デスクトップメモリ業界は、ここ数年で新しいメモリ規格やフォームファクターの開発が活発化している。JEDECが最近発表した新たな取り組みは、この潮流をさらに加速させるものだ。サーバー向けのDDR5 MRDIMMとノートPC向けのLPDDR6 CAMMという2つの新規格は、高性能コンピューティングとAI分野の急速な進化に対応するための重要な一歩となる。
DDR5 MRDIMM:サーバーの性能を飛躍的に向上
DDR5 MRDIMMは、サーバーおよびデータセンター向けに設計された革新的なメモリモジュールだ。MRDIMMの核心は多重化技術にある。この技術により、複数のデータ信号を1つのチャネルで伝送することが可能になる。これは、既存のピン配列を変更することなく、大幅な帯域幅の向上を実現する革新的なアプローチだ。さらに、MRDIMMはRegistered Clock Driver (RCD)とData Buffer (DB)ロジックを新たに導入している。これにより、性能向上、容量増加、レイテンシ削減、および電力消費の最適化が可能になる。
JEDECの発表によると、MRDIMMは従来のDDR5 RDIMMと比較して、ピーク帯域幅を2倍に引き上げることを目指している。具体的には、最大12.8 Gbpsのデータ転送速度を実現することを目標としている。これは、高性能コンピューティングやAI処理などの大量のデータを扱うアプリケーションにとって、大きな飛躍となる。
MRDIMMの特筆すべき点は、既存のRDIMMとの後方互換性を維持していることだ。これにより、サーバー運用者は柔軟にシステムを構成することができる。つまり、同じサーバーでRDIMMとMRDIMMを選択的に使用することが可能となる。また、標準的なDDR5 DIMMコンポーネントを使用していることも重要な特徴だ。これには、DRAM、DIMMフォームファクター、ピンアウト、SPD、PMIC、そして温度センサーが含まれる。この設計方針により、新技術の導入障壁を低く抑えることができる。
JEDECはまた、「Tall MRDIMM」という新しいフォームファクターも検討している。この設計により、従来のDIMMと比較して、単一のモジュールに2倍の数のDRAMパッケージを搭載することが可能になる。これは高価な3D積層パッケージングを使用せずに大容量を実現するため、高容量メモリの製造コストを抑える効果が期待できる。さらに、より広い表面積を活用することで、効率的な放熱が可能になる可能性もある。
現時点で最大256 GBのモジュール容量を実現しており、将来的にはさらなる容量増加が見込まれる。
LPDDR6 CAMM:ノートPCメモリに大きな革新
ノートPC市場に向けては、LPDDR6 CAMMの開発が進められている。
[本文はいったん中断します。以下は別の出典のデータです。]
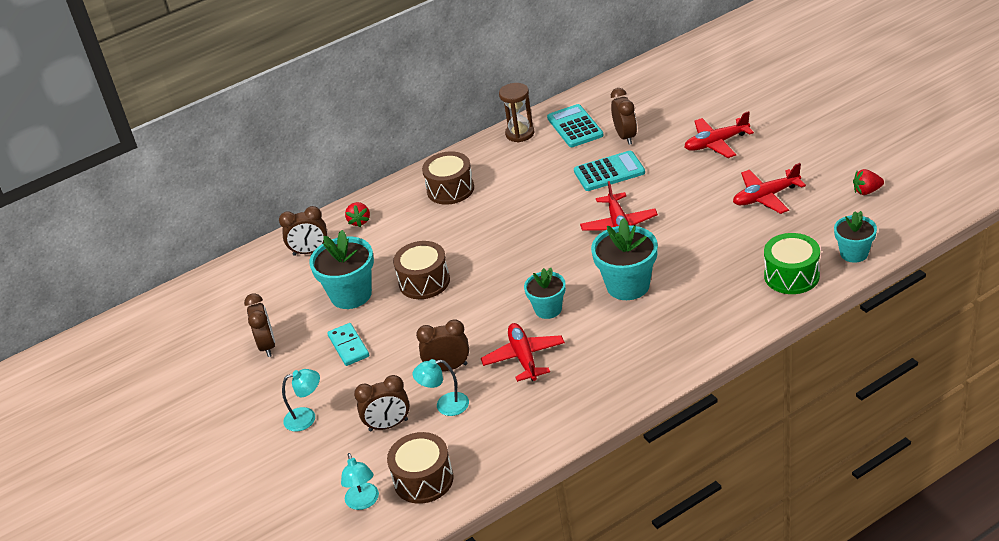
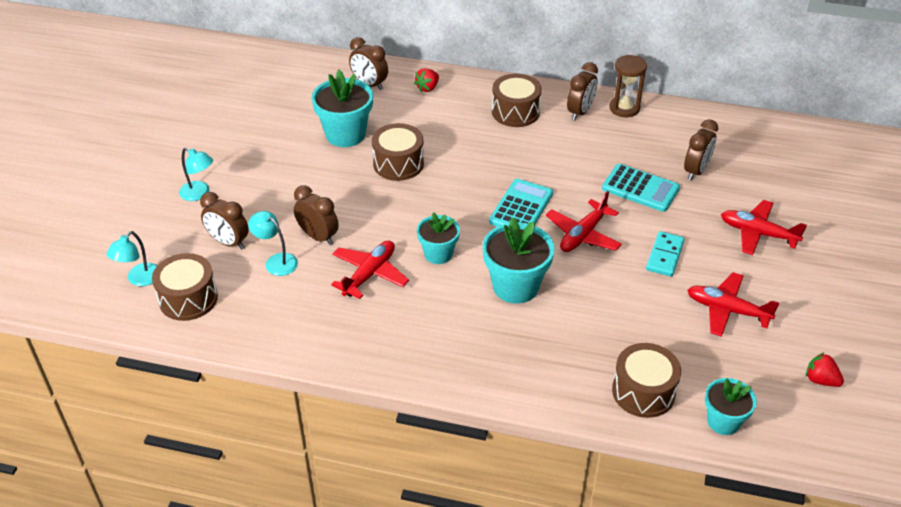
camera: 40 degrees right, 5 degrees up
brown clock [244,293,275,357] -> brown clock moved to [567,62,598,121]
turquoise domino [327,323,369,366] -> turquoise domino moved to [646,231,685,277]
turquoise calculator [547,104,604,147] -> turquoise calculator moved to [489,179,553,227]
green drum [764,233,820,294] -> brown drum [612,343,681,418]

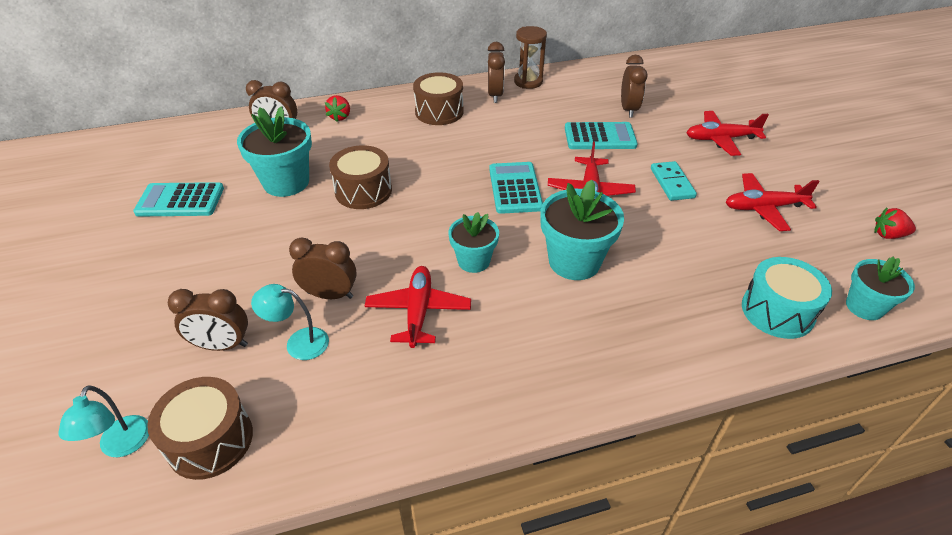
camera: 30 degrees left, 0 degrees up
turquoise lamp [179,148,213,201] -> none
brown drum [612,343,681,418] -> turquoise drum [742,257,832,339]
none -> turquoise calculator [133,182,224,217]

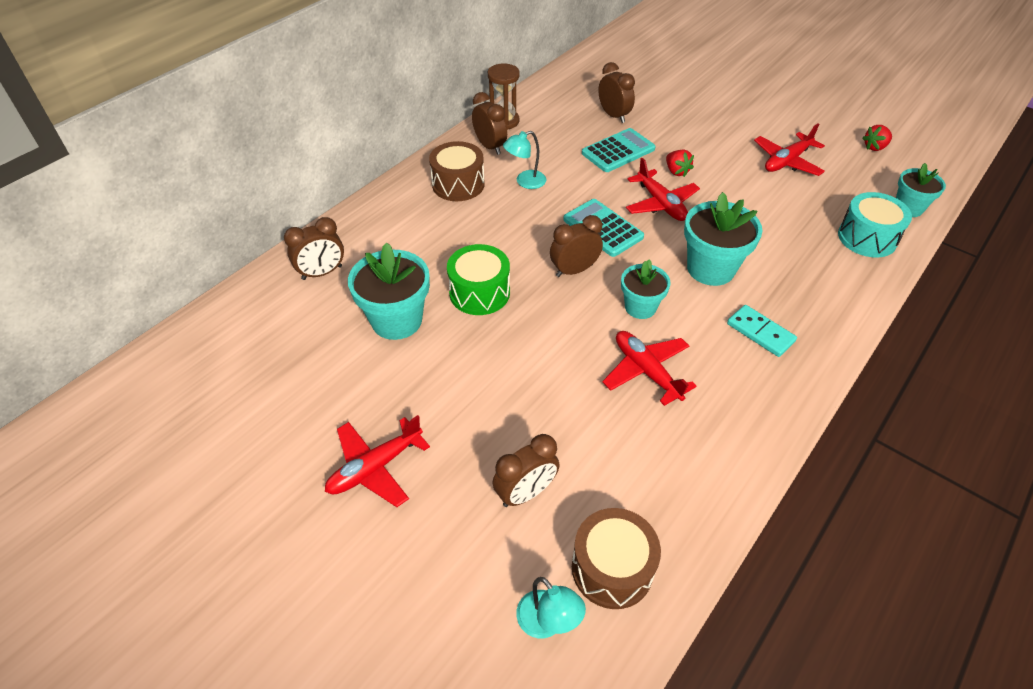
camera: 35 degrees left, 5 degrees up
turquoise calculator [133,182,224,217] -> none
turquoise lamp [251,284,329,360] -> turquoise lamp moved to [503,131,546,189]
brown clock [289,237,357,299] -> brown clock moved to [550,215,603,277]
red strawberry [325,95,350,122] -> red strawberry moved to [666,150,694,177]
brown drum [329,145,392,209] -> green drum [447,244,510,315]
turquoise domino [651,161,697,201] -> turquoise domino moved to [727,305,797,357]
red plane [686,111,769,156] -> red plane moved to [325,415,430,507]

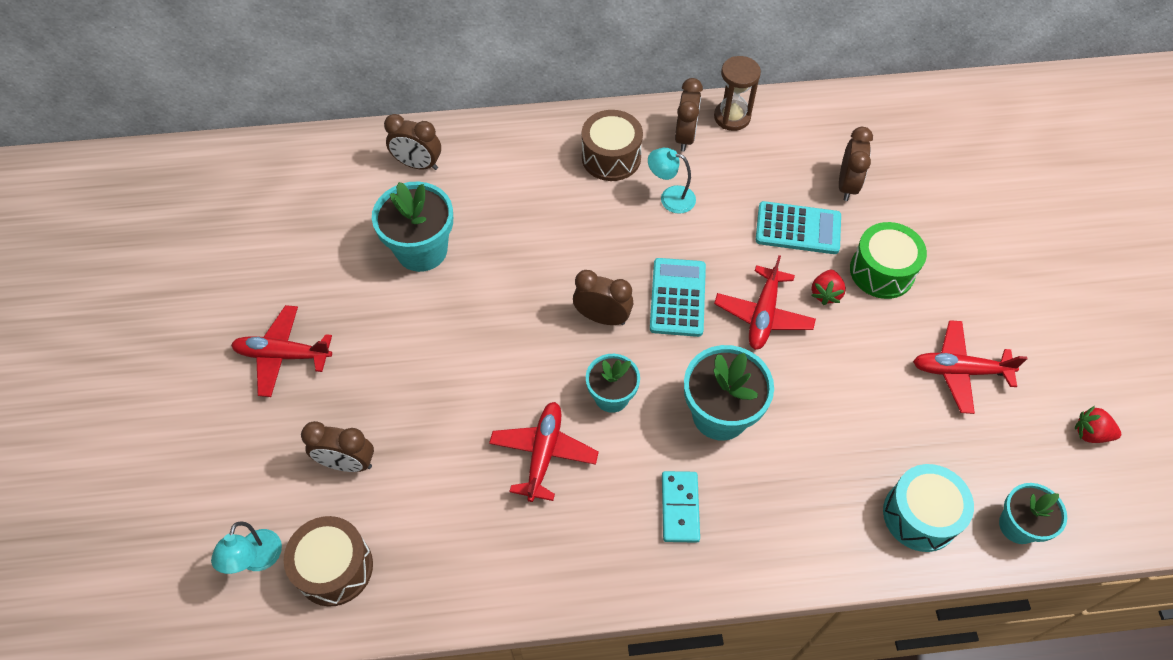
camera: 45 degrees right, 10 degrees up
green drum [447,244,510,315] -> green drum moved to [850,222,927,299]

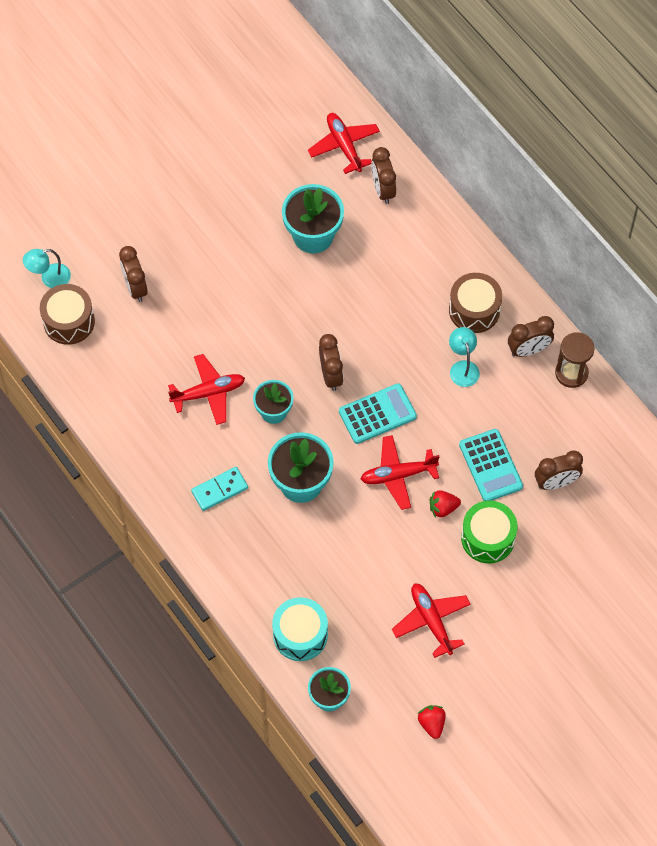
camera: 60 degrees right, 5 degrees up
red plane [231,305,332,397] -> red plane moved to [308,113,380,174]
この新規格は、14.4 GT/s以上の最大速度を目標としており、24ビットのサブチャネル、48ビットのチャネル、および新しいコネクタアレイを特徴としている。LPDDR6自体の変更に伴い、CAMMの設計も大幅な変更が必要となっている。新しいコネクタ設計では、ピン数が14列から最大20列へと増加する。これにより、より広帯域な通信が可能になる。また、24ビットサブチャネル、48ビットチャネル、そして合計192ビット幅のLPCAMMという柔軟な構成オプションを提供する。
LPDDR6 CAMMの意義は、ノートPCの薄型軽量設計を維持しながら、高性能なLPDDRメモリを使用可能にすることにある。はんだ付けされたRAMではなく、CAMMモジュールを使用することで、将来的なメモリのアップグレードが可能になる。これにより、プロセッサやGPUの性能向上に追従し、ノートPCのシステム全体の性能を引き上げることができる。
これらの新規格は、高性能コンピューティングやAI分野の急速な進化に対応するものだ。特に、NVIDIAの次世代BlackwellおよびRubin GPUの登場を控え、メモリ帯域幅の拡大は喫緊の課題となっている。
MRDIMMについては、IntelのXeon 6プラットフォーム向けにMicronが既に出荷を開始しており、AMDも今年後半にMRDIMMをサポートするサーバー製品をリリースする予定だ。このことから、MRDIMMの正式規格化は間近に迫っていると考えられる。
一方、LPDDR6 CAMMは、LPDDR6メモリ規格自体がまだ開発段階にあるため、完成までにはもう少し時間がかかる見込みだ。しかし、この規格が完成すれば、ノートPCの性能と効率性に大きな革新をもたらすことが期待される。